> _O PROBLEMA_: Retome o texto sobre a guerra comercial do governo Trump logo depois da última frase e continue escrevendo no mesmo tom.

> _TRECHO DO TEXTO_:
"""
Soja e aço oferecem apenas um vislumbre das perturbações que nos aguardam

O presidente Donald Trump em evento na Casa Branca, em Washington
O presidente Donald Trump em evento na Casa Branca, em Washington - Jonathan Ernst/Reuters

O governo Trump parece estar se dirigindo a uma guerra comercial em três frentes. Pelo que se sabe, ele pretende encarar simultaneamente a China, a União Europeia e nossos parceiros no Nafta (Acordo Norte-Americano de Livre Comércio). As consequências econômicas serão horríveis.

Mas é provável que a história vá além: também haverá consequências políticas horríveis, não só no exterior mas também na frente doméstica. Na verdade, prevejo que quando as consequências negativas de uma política comercial linha dura se tornarem evidentes, veremos o presidente Donald Trump e seus comparsas buscando ferozmente um bode expiatório. Essa busca na verdade já começou.

Para compreender o que está por vir, é preciso compreender dois pontos cruciais.

Primeiro, o governo não tem ideia do que está fazendo. Suas ideias sobre comércio internacional não parecem ter evoluído em nada ante as visões expressas em um documento de trabalho divulgado por Wilbur Ross, hoje secretário do Comércio, e Peter Navarro, hoje o chefe da área de comércio internacional do governo, em 2016. O documento era uma exibição de imensa ignorância que causou estupefação aos verdadeiros especialistas em comércio internacional. Isso significa que a equipe de Trump está completamente despreparada para as reações adversas que virão.

Segundo, o governo está infestado —e uso o termo deliberadamente— de pessoas que acreditam em teorias de conspiração. Na verdade, acreditar em teorias de conspiração absurdas parece ser visto pelo governo como uma boa credencial para os candidatos a emprego. Você deve estar informado sobre o caso da funcionária do Departamento de Saúde e Serviços Humanos que foi suspensa temporariamente depois que surgiram informações de que tinha trabalhado em um site que difunde teorias de conspiração.

Bem, na verdade ela tinha mencionado esse emprego em seu currículo, ao buscar emprego no governo. E foi contratada não apesar de, mas por causa de, sua conexão com paranoias políticas.

Assim, o que acontecerá quando despreparo e teorias de conspiração se encontrarem?
"""
> _DADOS FORNECIDOS_:
"""
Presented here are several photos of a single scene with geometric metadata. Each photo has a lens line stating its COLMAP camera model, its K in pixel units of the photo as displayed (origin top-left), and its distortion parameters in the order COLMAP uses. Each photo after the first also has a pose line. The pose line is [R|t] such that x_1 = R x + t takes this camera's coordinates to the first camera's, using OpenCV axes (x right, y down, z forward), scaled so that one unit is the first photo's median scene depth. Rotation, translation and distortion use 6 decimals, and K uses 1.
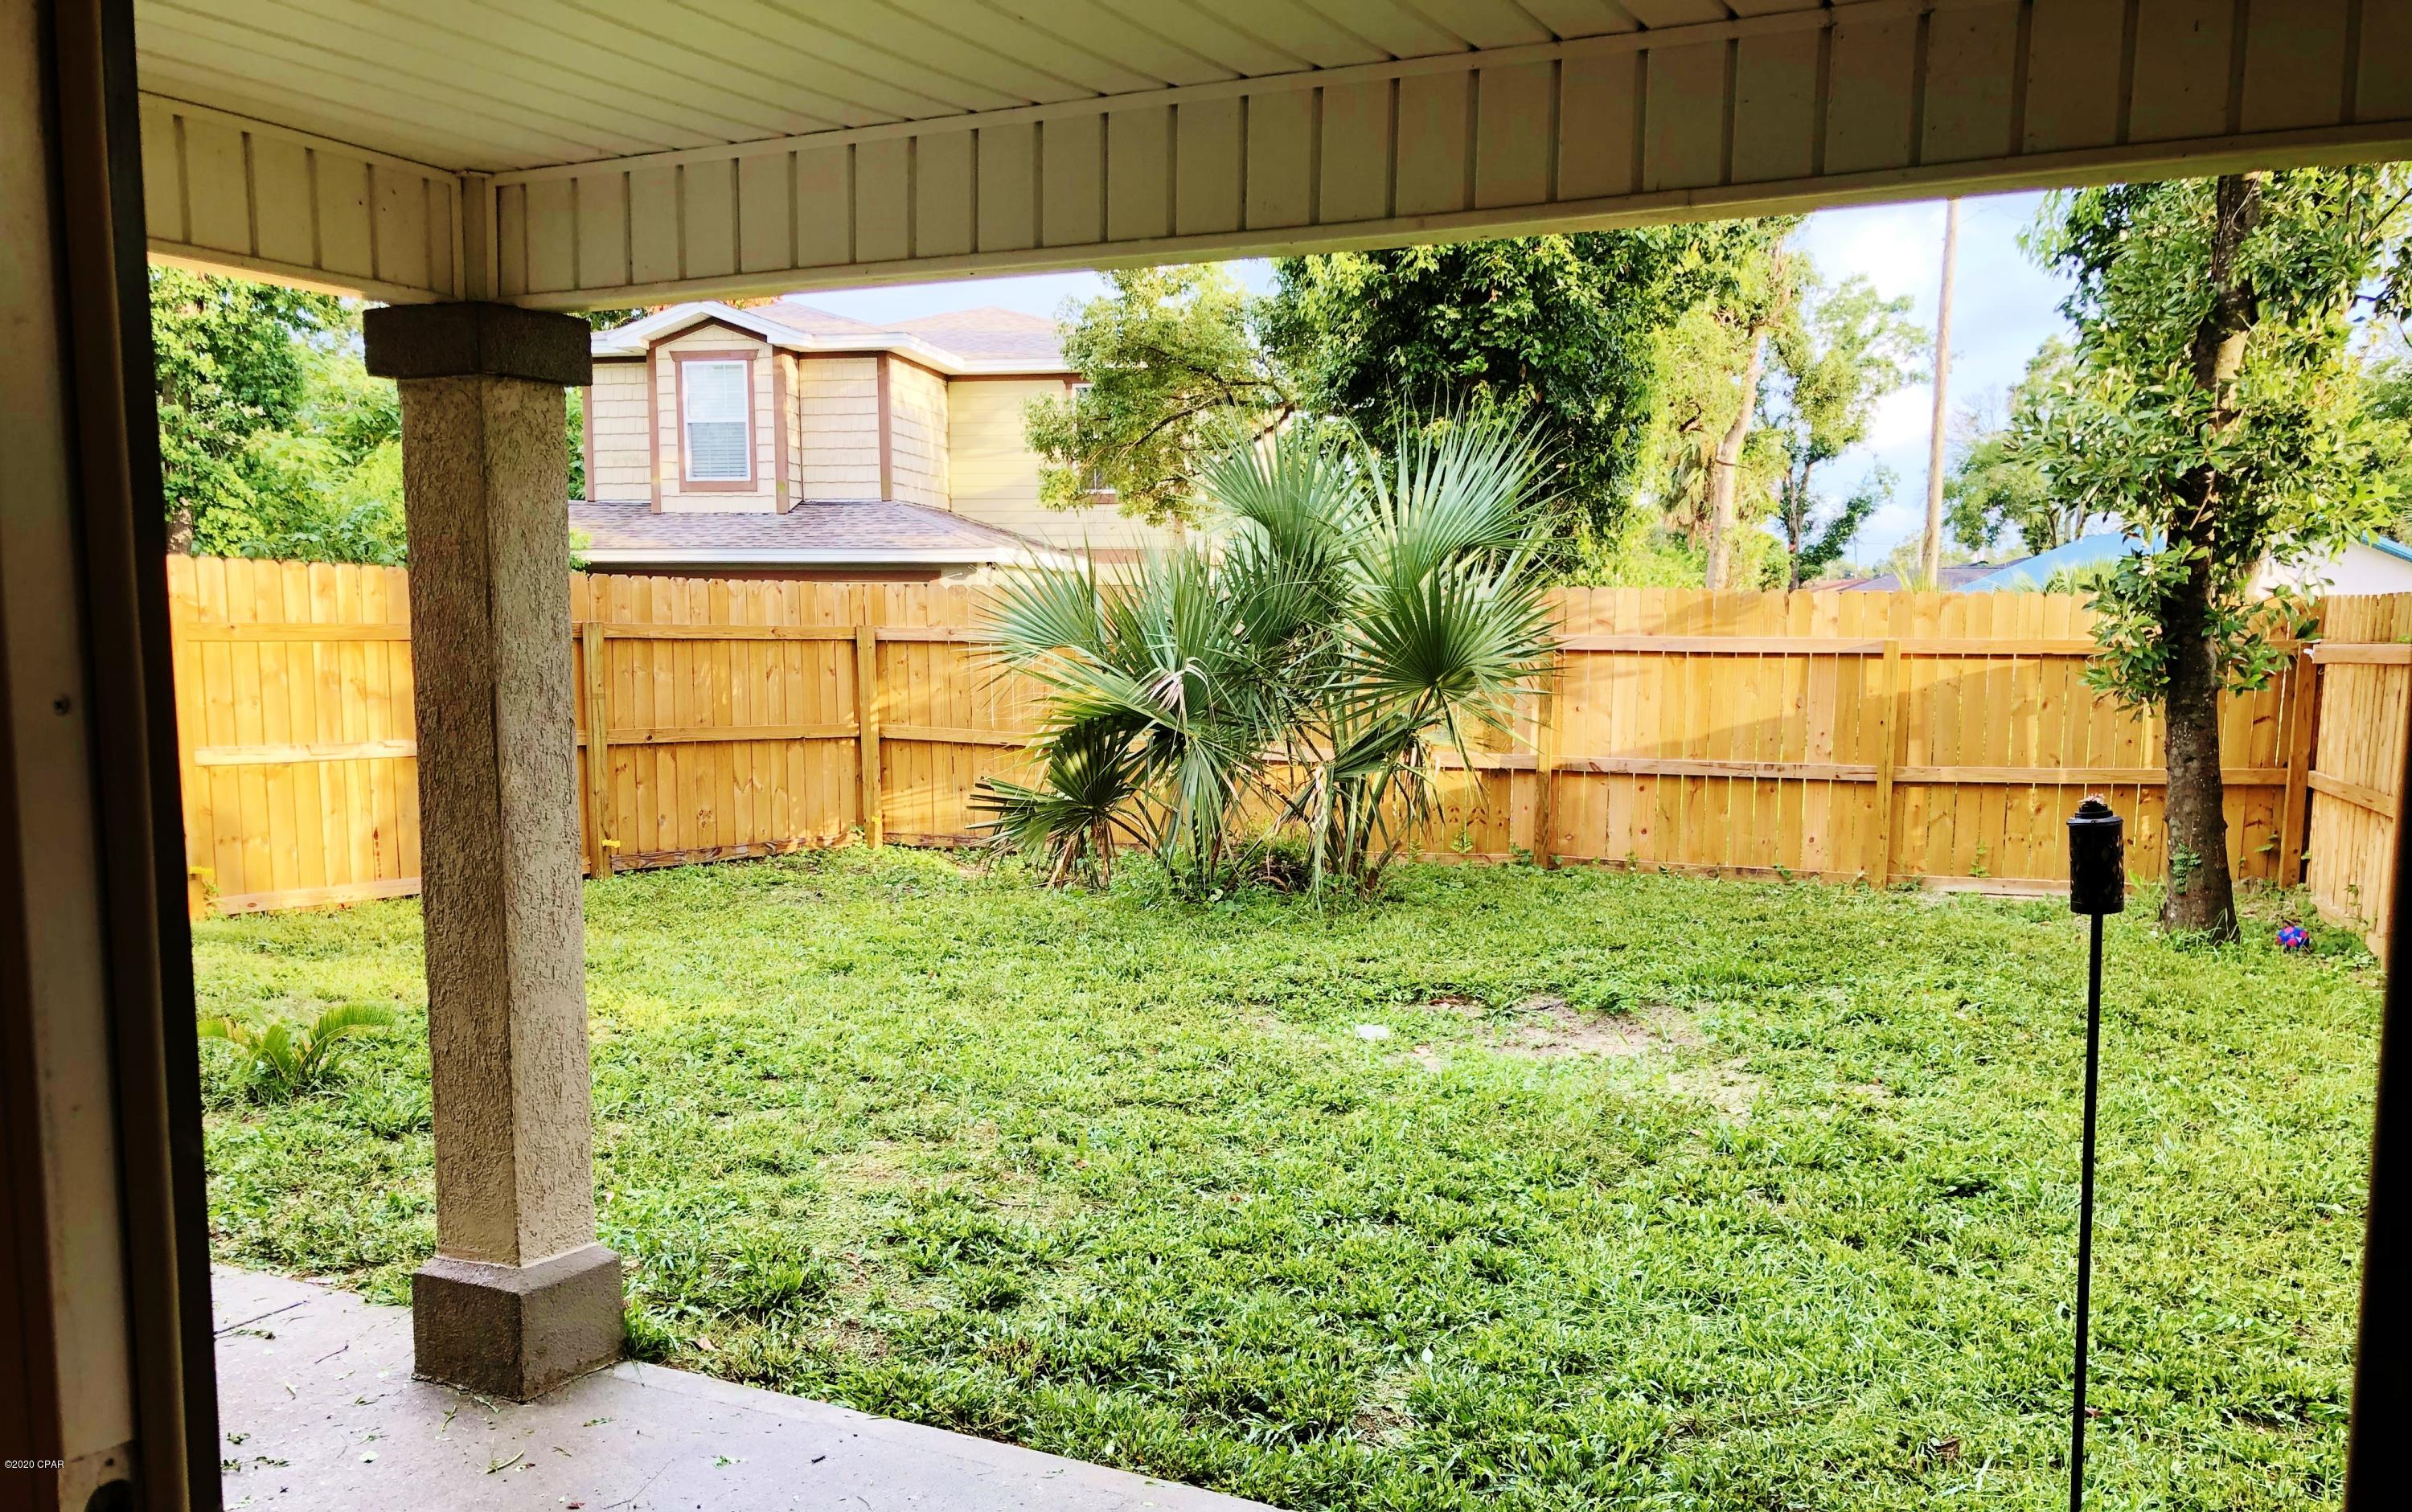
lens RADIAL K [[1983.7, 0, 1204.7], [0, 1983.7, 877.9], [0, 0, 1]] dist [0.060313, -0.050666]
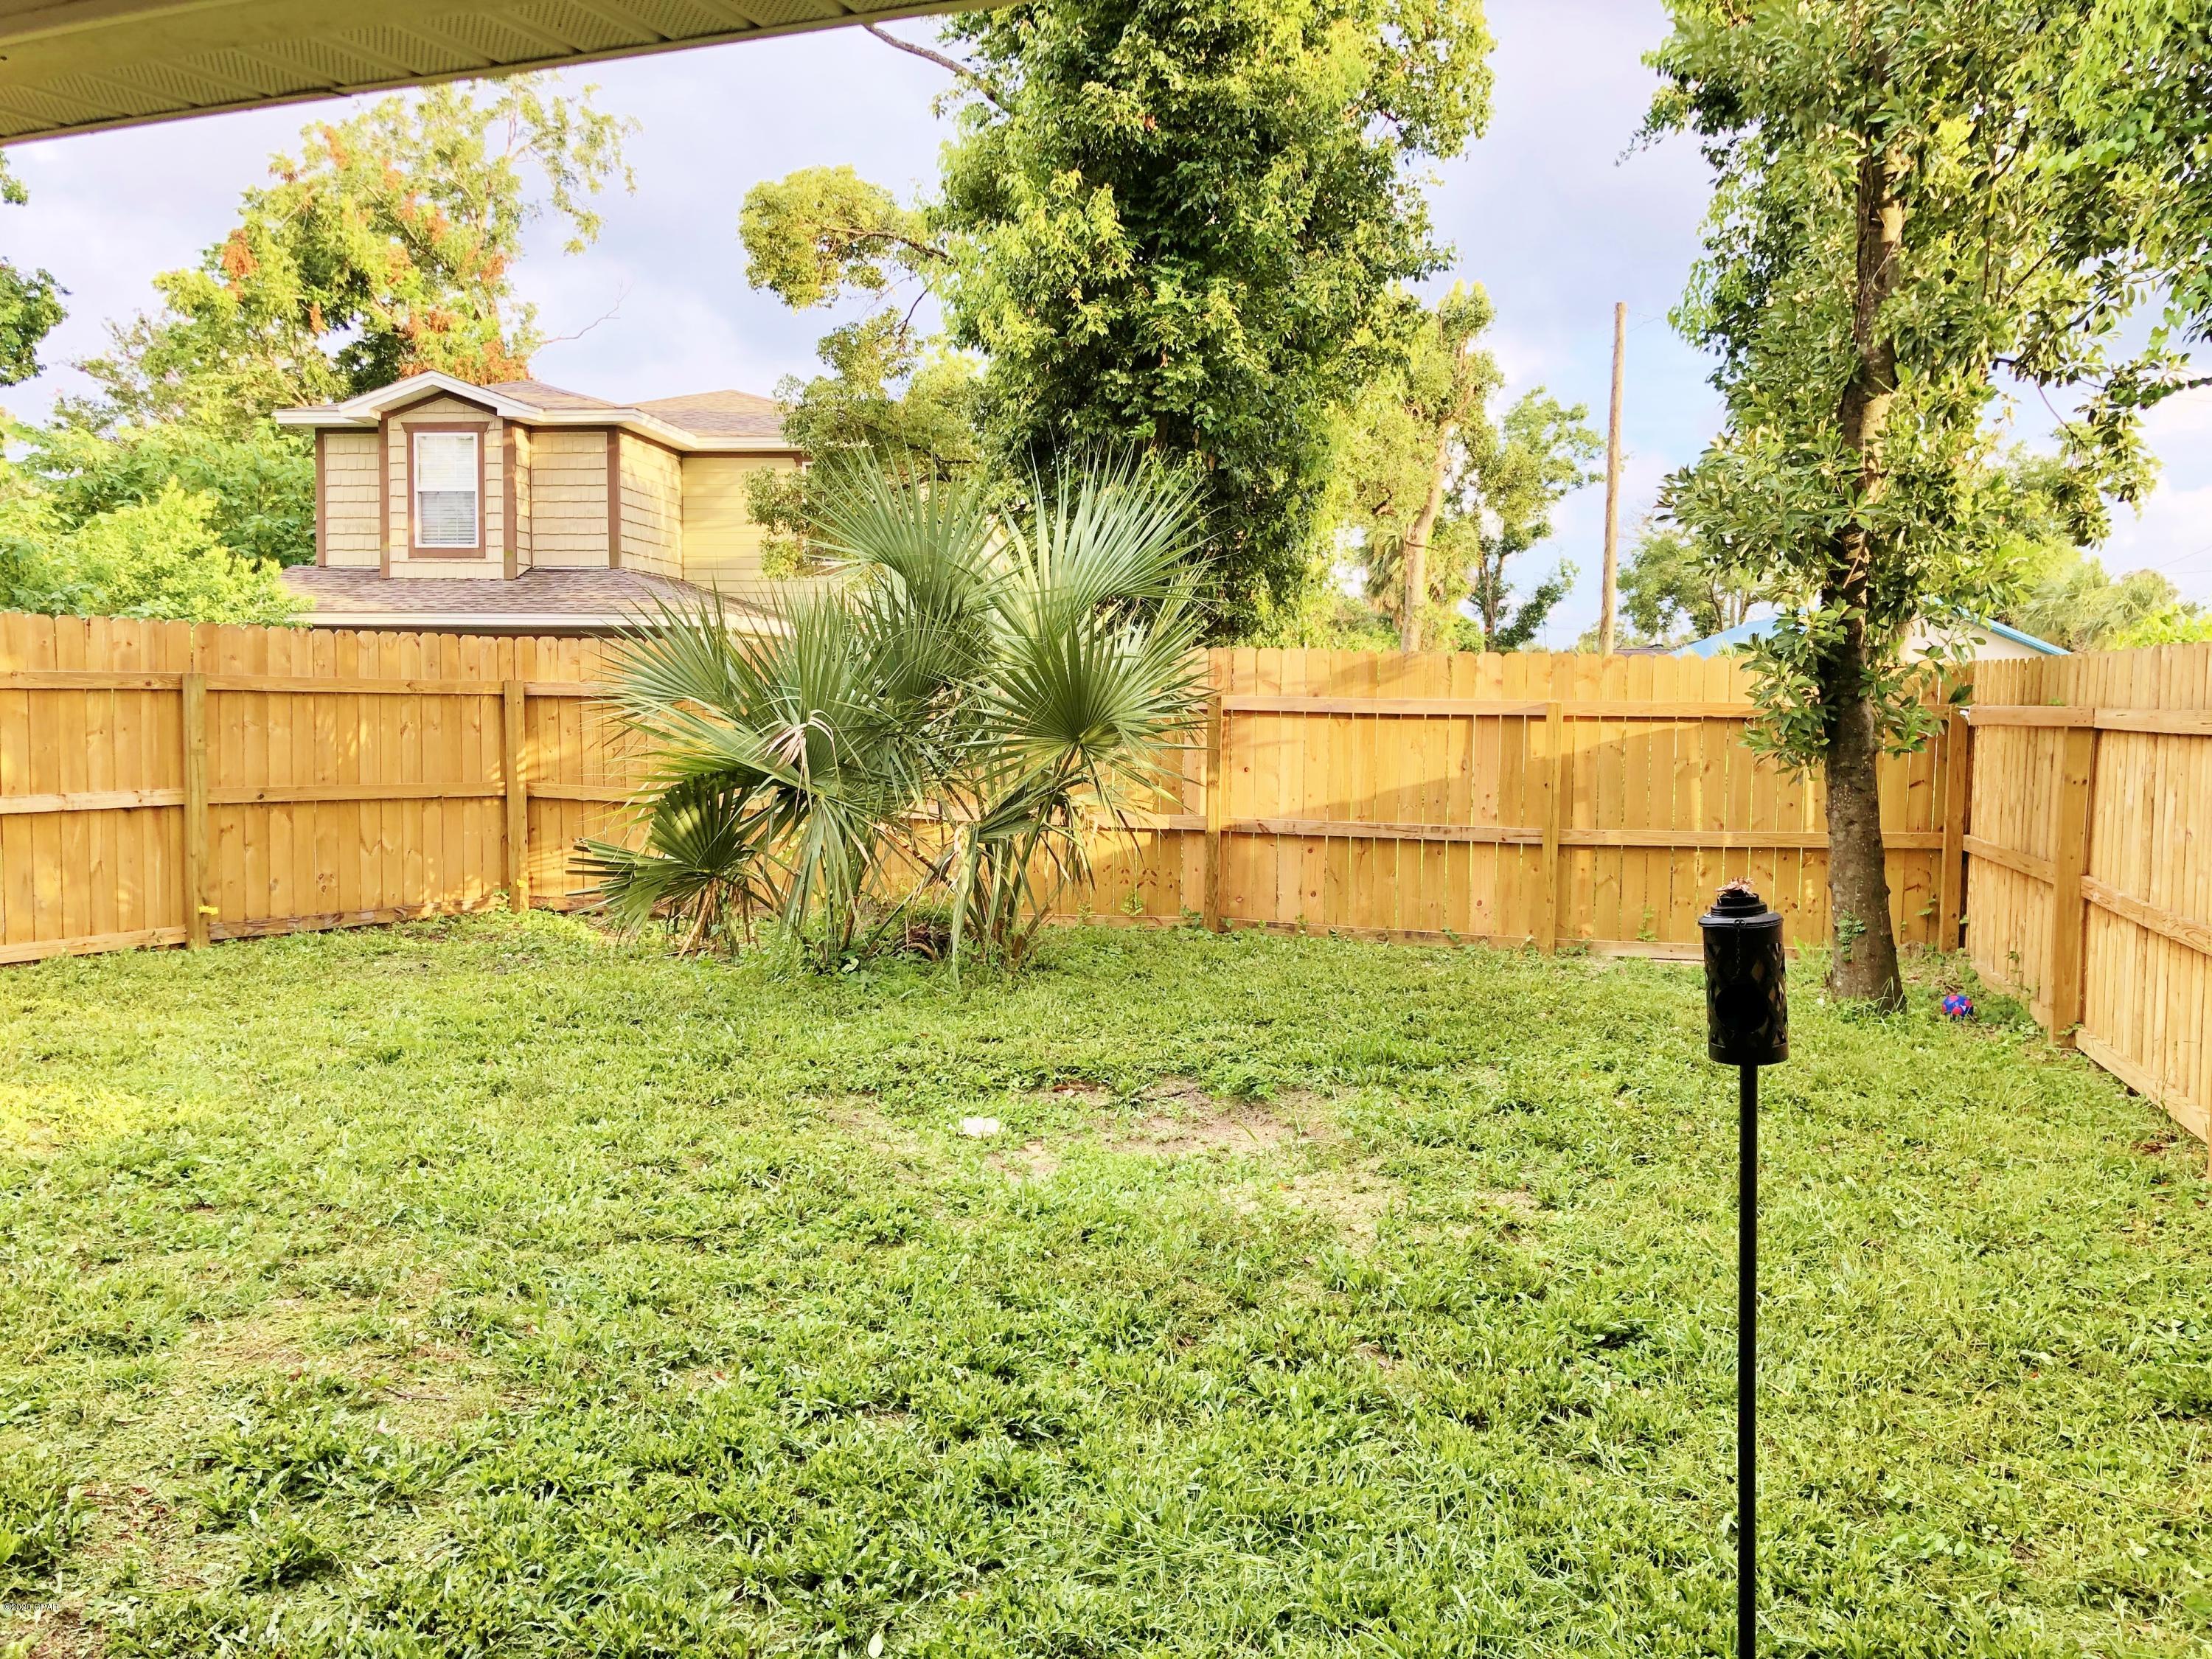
"""
> _RESULTADO DA TAREFA_:
Quanto às reações adversas no comércio internacional: Trump declarou que "guerras comerciais são boas, e fáceis de vencer". Deixando de lado a questão do "boas", já está se tornando aparente que a parte do "fáceis de vencer" é uma completa ilusão. Os demais países não cederão rapidamente às demandas dos Estados Unidos, em parte porque elas são incoerentes —Trump está exigindo que a Europa elimine tarifas "horrendas" que ela não impõe, e os chineses nem mesmo conseguem compreender o que o governo de Trump deseja, definindo as demandas americanas como "caprichos".

Se adicionarmos a isso a enorme má vontade que Trump gerou em todo o mundo, a ideia de que os Estados Unidos obterão grandes concessões, e sem demora, se torna altamente implausível. Na verdade, para mim é difícil ver como poderemos evitar uma onda de retaliações direcionadas que nos deixarão a meio caminho de uma guerra comercial aberta.

E embora alguns setores industriais que concorrem com produtos importados possam ganhar com uma guerra comercial desse tipo, muitos americanos sairão perdendo. Para começar, muitos empregos nos Estados Unidos —mais de 10 milhões, de acordo com o Departamento do Comércio— estão associados a exportações.

A agricultura, especialmente, é um setor para o qual as exportações têm papel central; mais de 20% da produção agrícola do país é direcionada ao exterior. Uma guerra comercial eliminaria boa parte desses empregos; criaria empregos em setores que concorrem com produtos importados, mas não seriam os mesmos empregos para as mesmas pessoas, o que significa que haverá sério desordenamento.

E os danos não se limitarão aos setores exportadores. Mais de metade das importações dos Estados Unidos, e 95% dos bens chineses que estão a ponto de sofrer tarifação por ordem de Trump, são insumos intermediários ou bens de capital —ou seja, coisas que fabricantes americanos usam para se tornarem mais eficientes. A guerra comercial iminente elevará custos e prejudicará as perspectivas de muitas empresas, mesmo que elas não exportem seus produtos.

E como esse governo tão apegado às teorias de conspiração reagirá quando as vítimas nacionais de sua política comercial começarem a se queixar? Já pudemos antever.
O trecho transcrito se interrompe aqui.